I'll start by saying, I am not a linux administrator. I've had the unfortunate pleasure of recently acquiring a customer who has a broad network full of Windows / Linux hosts / servers without any documentation from the previous admin.

That said, I have a problem. There is currently a Ubuntu 14.04.3 64-bit host in my ESXi environment that in theory was utilized for VPN access previously. I can verify that the previous notes on the communication to this device are accurate. The external DNS translates through the firewall and routes to this host as expected. Authentication to the host is done through a L@TP/IPsec with a pre-shared key. I can verify I can connect to the host, but no username or password combination I have works.

Initially, I was unable to access this device locally at all (no passwords were correct). I've since rebooted into GRUB, reset the root user, and gave myself access.
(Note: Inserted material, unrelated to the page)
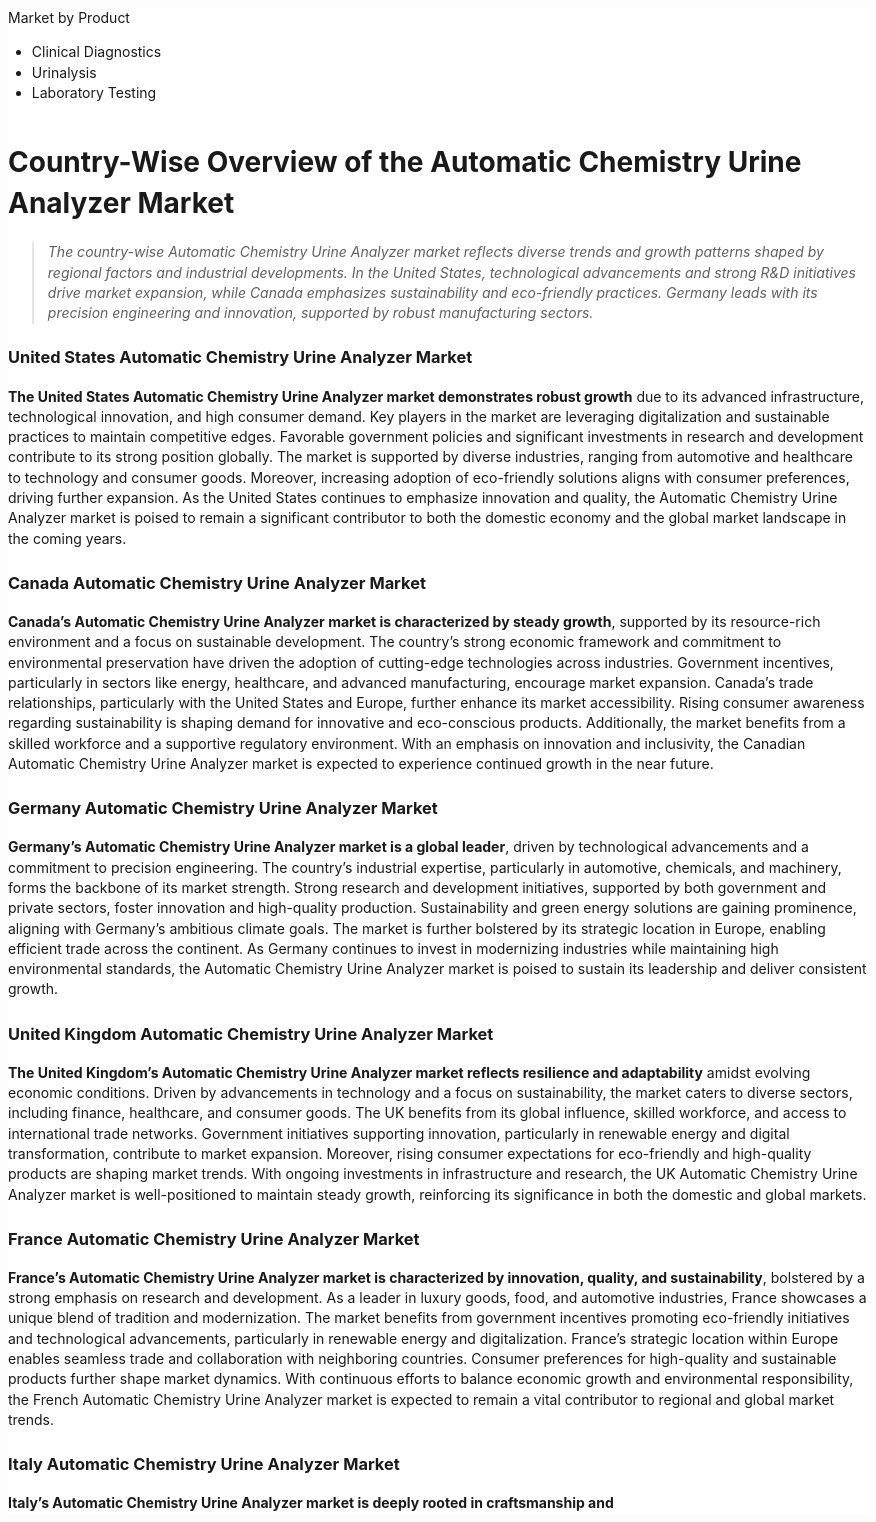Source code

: Market by Product</h3><ul><li>Clinical Diagnostics</li><li> Urinalysis</li><li> Laboratory Testing</li></ul><h1><span class="">Country-Wise Overview of the Automatic Chemistry Urine Analyzer Market<br /></span></h1><blockquote><p><em><span class="">The country-wise Automatic Chemistry Urine Analyzer market reflects diverse trends and growth patterns shaped by regional factors and industrial developments. In the United States, technological advancements and strong R&amp;D initiatives drive market expansion, while Canada emphasizes sustainability and eco-friendly practices. Germany leads with its precision engineering and innovation, supported by robust manufacturing sectors.</span></em></p></blockquote><h3><strong>United States Automatic Chemistry Urine Analyzer Market</strong></h3><p><strong>The United States Automatic Chemistry Urine Analyzer market demonstrates robust growth</strong> due to its advanced infrastructure, technological innovation, and high consumer demand. Key players in the market are leveraging digitalization and sustainable practices to maintain competitive edges. Favorable government policies and significant investments in research and development contribute to its strong position globally. The market is supported by diverse industries, ranging from automotive and healthcare to technology and consumer goods. Moreover, increasing adoption of eco-friendly solutions aligns with consumer preferences, driving further expansion. As the United States continues to emphasize innovation and quality, the Automatic Chemistry Urine Analyzer market is poised to remain a significant contributor to both the domestic economy and the global market landscape in the coming years.</p><h3><strong>Canada Automatic Chemistry Urine Analyzer Market</strong></h3><p><strong>Canada&rsquo;s Automatic Chemistry Urine Analyzer market is characterized by steady growth</strong>, supported by its resource-rich environment and a focus on sustainable development. The country&rsquo;s strong economic framework and commitment to environmental preservation have driven the adoption of cutting-edge technologies across industries. Government incentives, particularly in sectors like energy, healthcare, and advanced manufacturing, encourage market expansion. Canada&rsquo;s trade relationships, particularly with the United States and Europe, further enhance its market accessibility. Rising consumer awareness regarding sustainability is shaping demand for innovative and eco-conscious products. Additionally, the market benefits from a skilled workforce and a supportive regulatory environment. With an emphasis on innovation and inclusivity, the Canadian Automatic Chemistry Urine Analyzer market is expected to experience continued growth in the near future.</p><h3><strong>Germany Automatic Chemistry Urine Analyzer Market</strong></h3><p><strong>Germany&rsquo;s Automatic Chemistry Urine Analyzer market is a global leader</strong>, driven by technological advancements and a commitment to precision engineering. The country&rsquo;s industrial expertise, particularly in automotive, chemicals, and machinery, forms the backbone of its market strength. Strong research and development initiatives, supported by both government and private sectors, foster innovation and high-quality production. Sustainability and green energy solutions are gaining prominence, aligning with Germany&rsquo;s ambitious climate goals. The market is further bolstered by its strategic location in Europe, enabling efficient trade across the continent. As Germany continues to invest in modernizing industries while maintaining high environmental standards, the Automatic Chemistry Urine Analyzer market is poised to sustain its leadership and deliver consistent growth.</p><h3><strong>United Kingdom Automatic Chemistry Urine Analyzer Market</strong></h3><p><strong>The United Kingdom&rsquo;s Automatic Chemistry Urine Analyzer market reflects resilience and adaptability</strong> amidst evolving economic conditions. Driven by advancements in technology and a focus on sustainability, the market caters to diverse sectors, including finance, healthcare, and consumer goods. The UK benefits from its global influence, skilled workforce, and access to international trade networks. Government initiatives supporting innovation, particularly in renewable energy and digital transformation, contribute to market expansion. Moreover, rising consumer expectations for eco-friendly and high-quality products are shaping market trends. With ongoing investments in infrastructure and research, the UK Automatic Chemistry Urine Analyzer market is well-positioned to maintain steady growth, reinforcing its significance in both the domestic and global markets.</p><h3><strong>France Automatic Chemistry Urine Analyzer Market</strong></h3><p><strong>France&rsquo;s Automatic Chemistry Urine Analyzer market is characterized by innovation, quality, and sustainability</strong>, bolstered by a strong emphasis on research and development. As a leader in luxury goods, food, and automotive industries, France showcases a unique blend of tradition and modernization. The market benefits from government incentives promoting eco-friendly initiatives and technological advancements, particularly in renewable energy and digitalization. France&rsquo;s strategic location within Europe enables seamless trade and collaboration with neighboring countries. Consumer preferences for high-quality and sustainable products further shape market dynamics. With continuous efforts to balance economic growth and environmental responsibility, the French Automatic Chemistry Urine Analyzer market is expected to remain a vital contributor to regional and global market trends.</p><h3><strong>Italy Automatic Chemistry Urine Analyzer Market</strong></h3><p><strong>Italy&rsquo;s Automatic Chemistry Urine Analyzer market is deeply rooted in craftsmanship and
Looking through the list of local users, I do not see any of the users who previously utilized this connection. This makes me think the authentication may have been through LDAP or something else at some point.

Looking through the list of applications, I do not see any application that relates to VPN functionality (ex: openvpn).

Essentially, I'm just looking for some help on divining exactly how to figure out which application is resolving the authentication queries, where those queries are going, and how to create new users with access to this VPN tunnel.



P.S. Not looking for, "Use another VPN or build something else". While that project is underway and I will eventually use an SSLVPN tied directly to my firewall, I'm looking for specific answers to my query.

The logs don't seem to indicate anyone using the VPN from that machine. Perhaps it was active or installed, but never used.

I'm moving this thread to the Server forum to gain it some better exposure.

I don't know why your title says Debian client and the content says Ubuntu 14.04.

By the way, 14.04 is pretty old.

What are you using to connect to the host?